Growing up in a township in South Africa’s KwaZulu-Natal region, coming from what she describes as “not a very privileged background,” Nomzamo Mbatha couldn’t easily admit to her dream of becoming an actor. When she performed in school plays, she kept it a secret from her family; when it came time to pursue a degree in higher education, she chose accounting. “I was a kid who knew from the get-go that she had to make something of her life,” Mbatha tells Variety.

That didn’t keep her from sneaking off to the movies every chance she got, or auditioning for a part in “Isibaya,” the flagship show for a new channel being launched by South African media giant MultiChoice in 2012. The talent search drew more than 600 participants, with Mbatha landing a role in a series that would go on to become the biggest daily telenovela on the continent. “It really changed my life, and it changed the trajectory of my career,” she says.

That trajectory is rapidly rising, with Mbatha appearing alongside Eddie Murphy in Paramount’s “Coming 2 America” and starring across from Bruce Willis in the forthcoming thriller “Soul Assassin,” which tells the story of a former black-ops soldier who takes the place of a man who died as part of an experimental military program, in order to find out who killed him.

Yet despite making “the great leap” to Hollywood in 2019, a part of the South African star remains close to home. Mbatha still has close ties with MultiChoice; she recently worked with the company to enroll two mentees from underprivileged backgrounds in the MultiChoice Talent Factory — an initiative that offers paid, on-set training to film students — and describes the company as “my first family.”

“They really know how to nurture and grow talent. For me, it’s really been a very cultivating environment to be in,” she says. “I know that I’m able to foster different relationships under the umbrella of MultiChoice and under the umbrella of DStv.”

After her success in South Africa, Mbatha admits the transition to Hollywood hasn’t always been smooth sailing. Shooting “Coming 2 America” was a “daunting” task, she says, because of “the bigness of the film, the legacy of the film, being surrounded by Hollywood royalty.” But it emboldened her, too, as she constantly reminded herself “that you’ve worked hard and you deserve to be here.”

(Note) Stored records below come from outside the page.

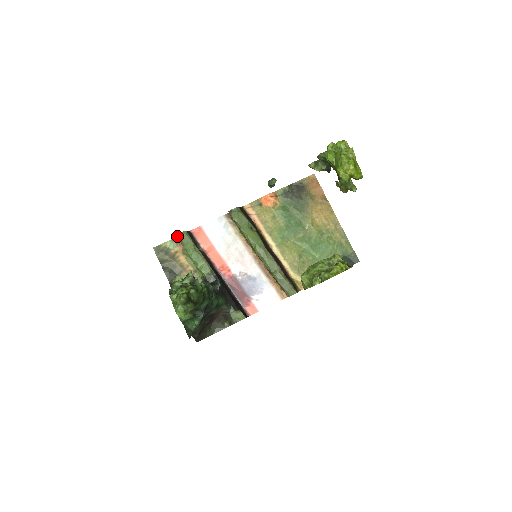
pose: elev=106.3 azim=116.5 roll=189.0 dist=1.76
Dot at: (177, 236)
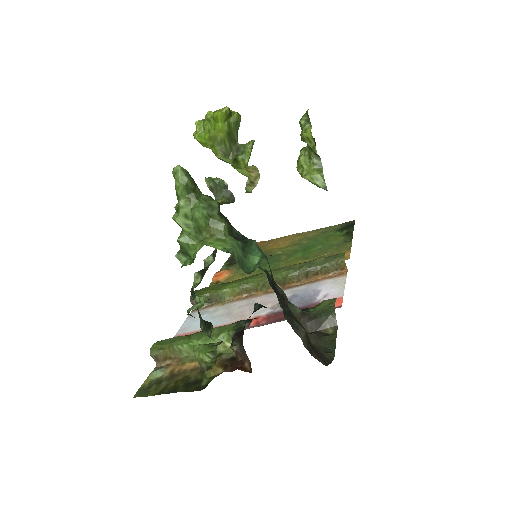
Dot at: (152, 351)
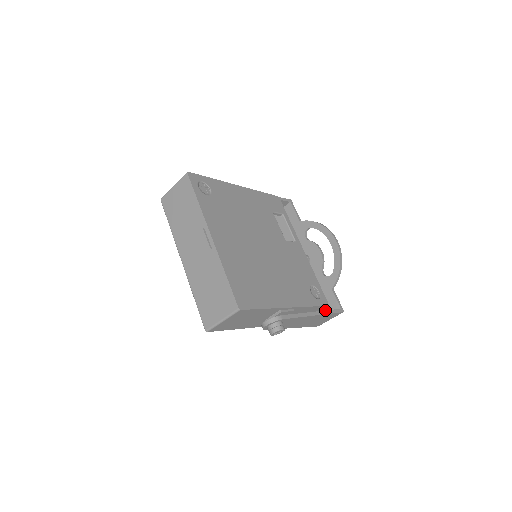
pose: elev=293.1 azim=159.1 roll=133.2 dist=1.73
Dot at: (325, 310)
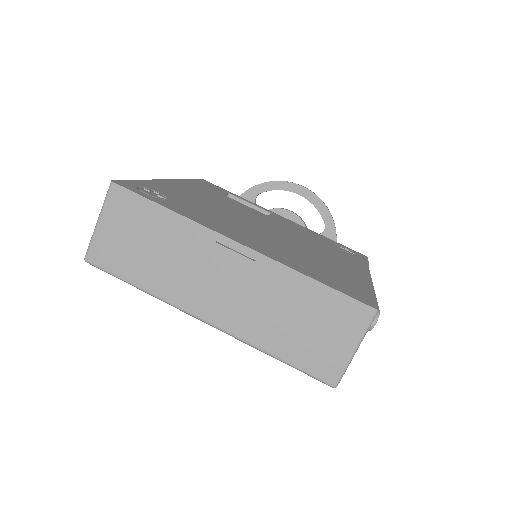
Dot at: occluded
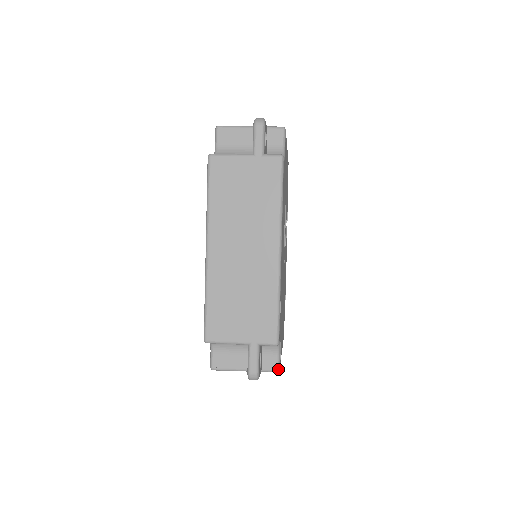
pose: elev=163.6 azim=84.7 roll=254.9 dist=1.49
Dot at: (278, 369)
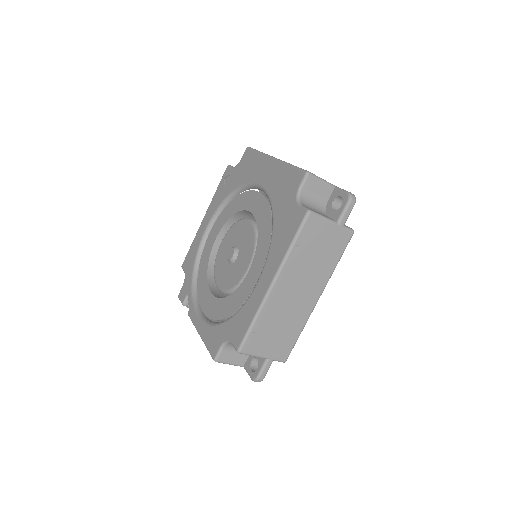
Dot at: (353, 230)
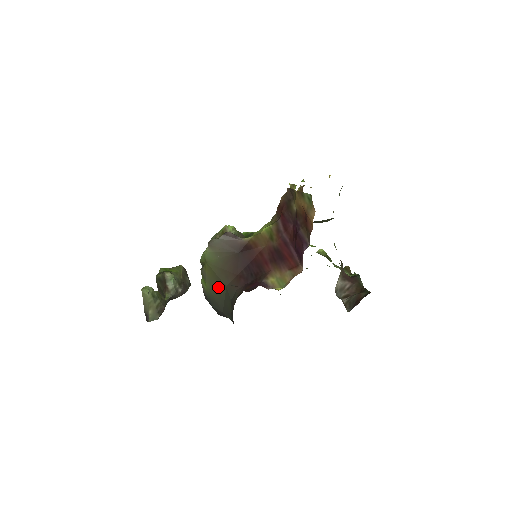
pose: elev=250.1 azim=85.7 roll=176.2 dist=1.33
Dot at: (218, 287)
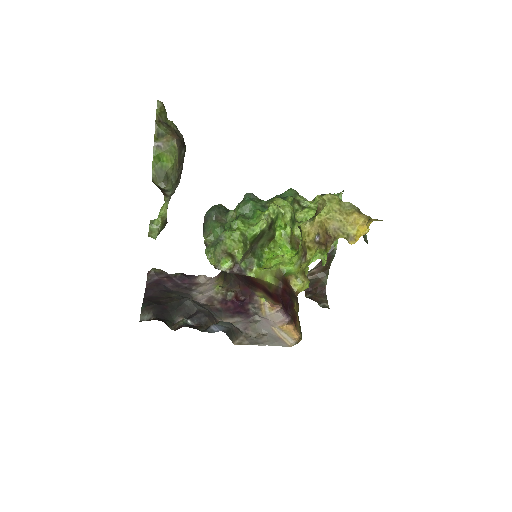
Dot at: occluded
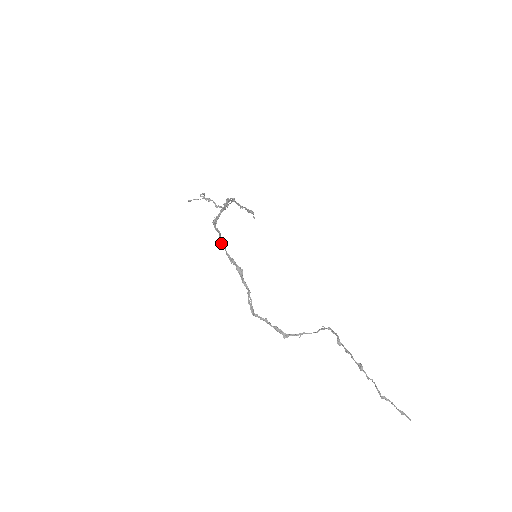
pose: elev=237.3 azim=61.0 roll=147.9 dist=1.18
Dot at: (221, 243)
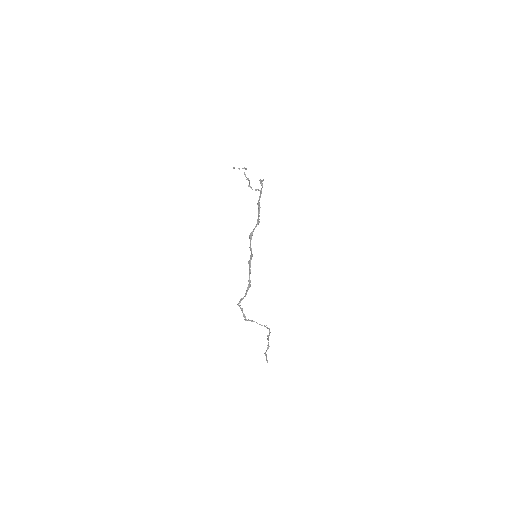
Dot at: (250, 265)
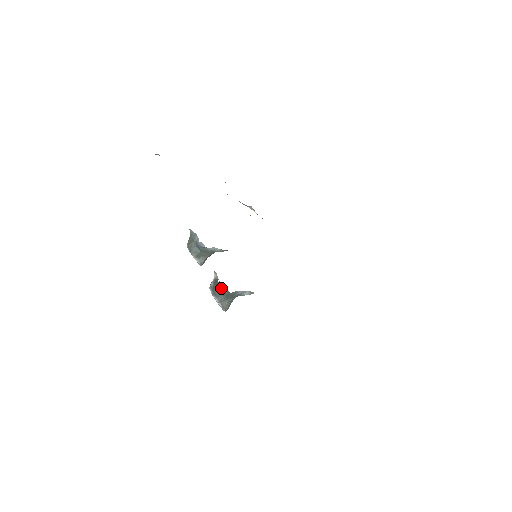
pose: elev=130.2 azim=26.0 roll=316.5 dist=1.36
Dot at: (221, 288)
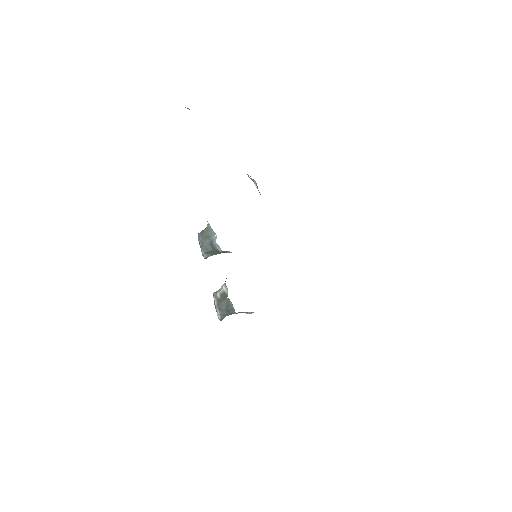
Dot at: (228, 306)
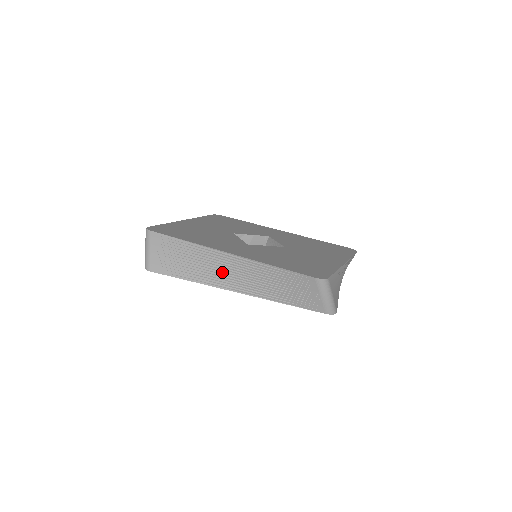
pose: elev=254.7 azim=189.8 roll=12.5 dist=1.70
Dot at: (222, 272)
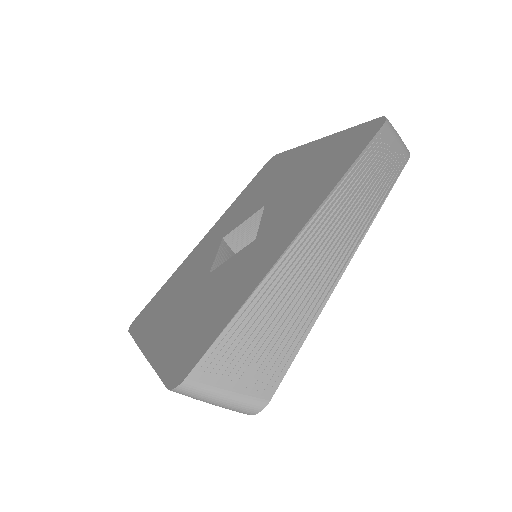
Dot at: (316, 267)
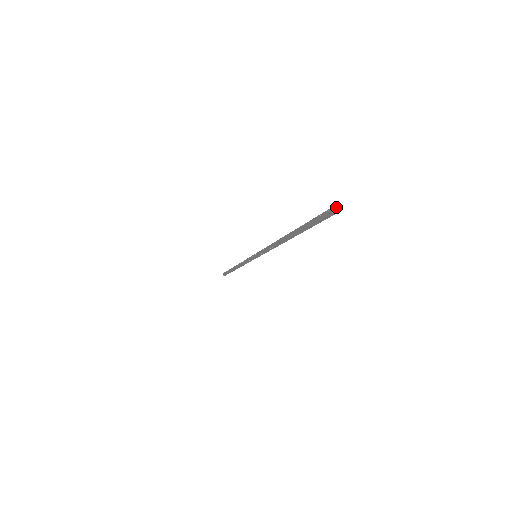
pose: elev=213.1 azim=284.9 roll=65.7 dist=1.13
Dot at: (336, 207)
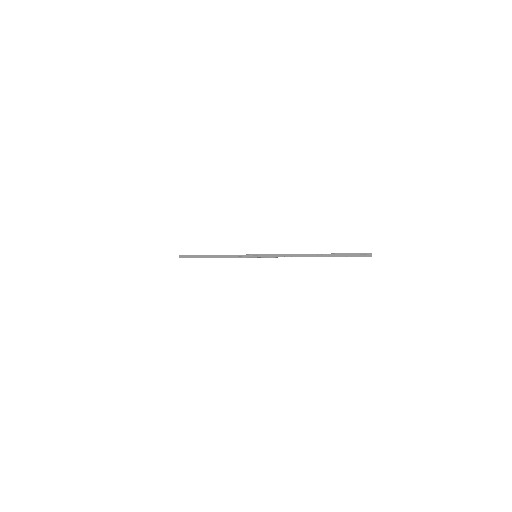
Dot at: occluded
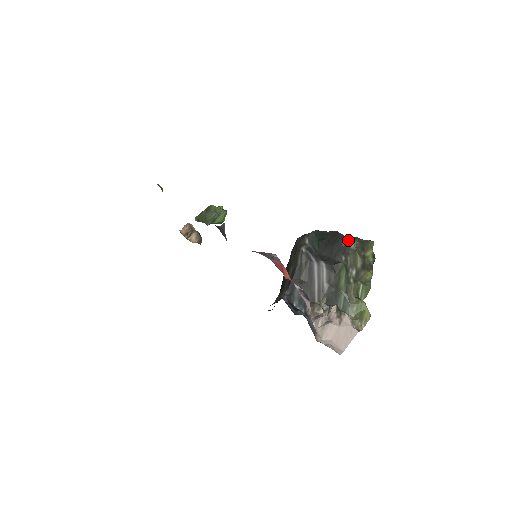
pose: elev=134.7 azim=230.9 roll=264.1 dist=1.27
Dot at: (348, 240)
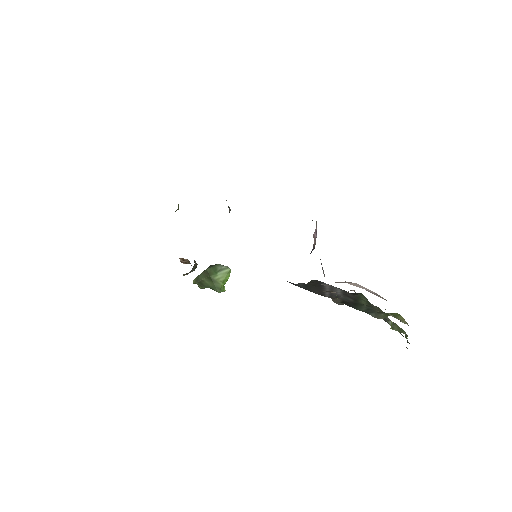
Dot at: occluded
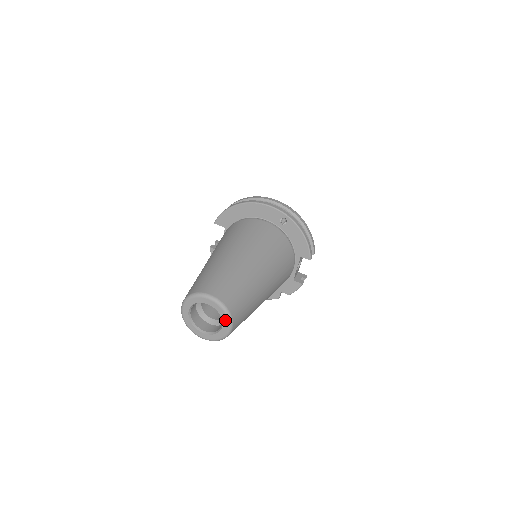
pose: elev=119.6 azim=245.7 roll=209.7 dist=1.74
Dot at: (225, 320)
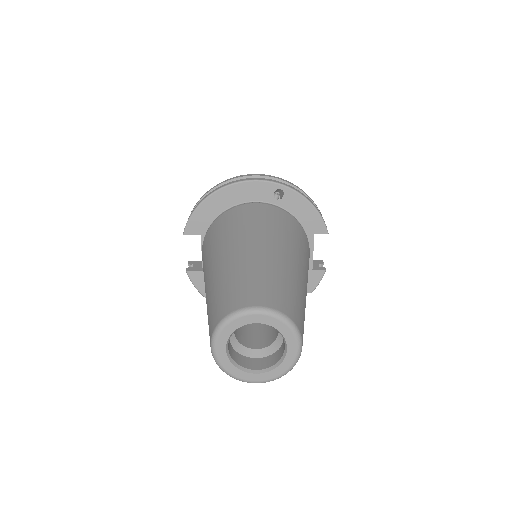
Dot at: (290, 337)
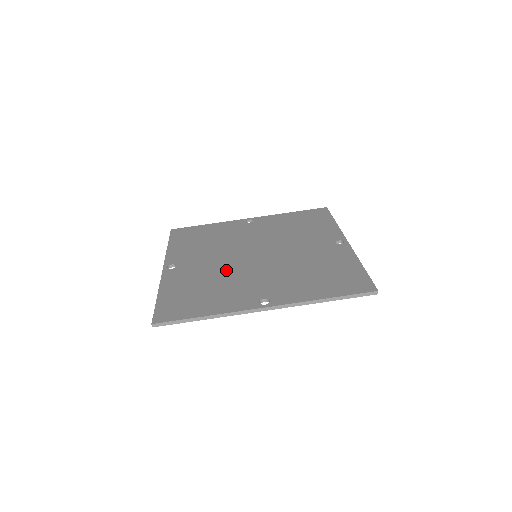
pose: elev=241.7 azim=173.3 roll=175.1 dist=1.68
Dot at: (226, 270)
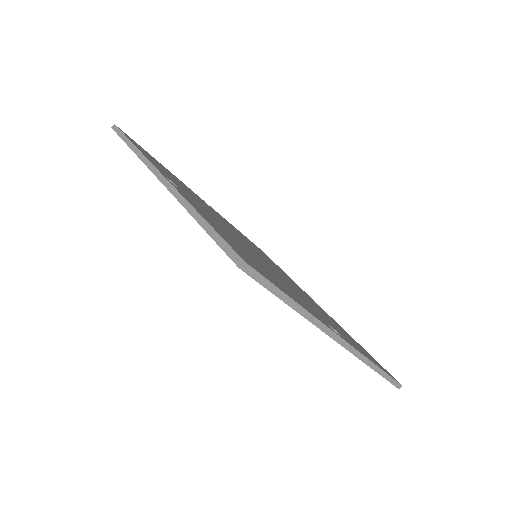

Playing across from Willis in director Jesse Atlas’ action-thriller presented a different but welcome challenge. “It’s important for me to be able to play in different roles, to show my range and to show what I can offer as an actress,” she says.

That range extends to Mbatha’s interests off screen, where she serves as a Goodwill Ambassador for the U.N. Refugee Agency, working to provide healthcare and education for refugees and IDPs. Advocacy plays a key role in her life. “I think it’s important for us to be able to have something to say about things that are affecting us as human beings,” she says.

Mbatha is encouraged to see how borders are coming down and the world of film and television is growing smaller, citing as inspiration the breakout success of British-Ghanaian multi-hyphenate Michaela Coel and her Emmy-winning hit “I May Destroy You,” and British actor Lashana Lynch, who’s plays the first female 007 in “No Time to Die.”

“For me, it gives me hope that I don’t have to sound American to be a successful actress in Hollywood. I don’t have to look American to be a successful actress in Hollywood,” she says. “It’s really just a great time to be recognized as Black talent and to be given equal opportunity. In the past, the opportunities were just not there.”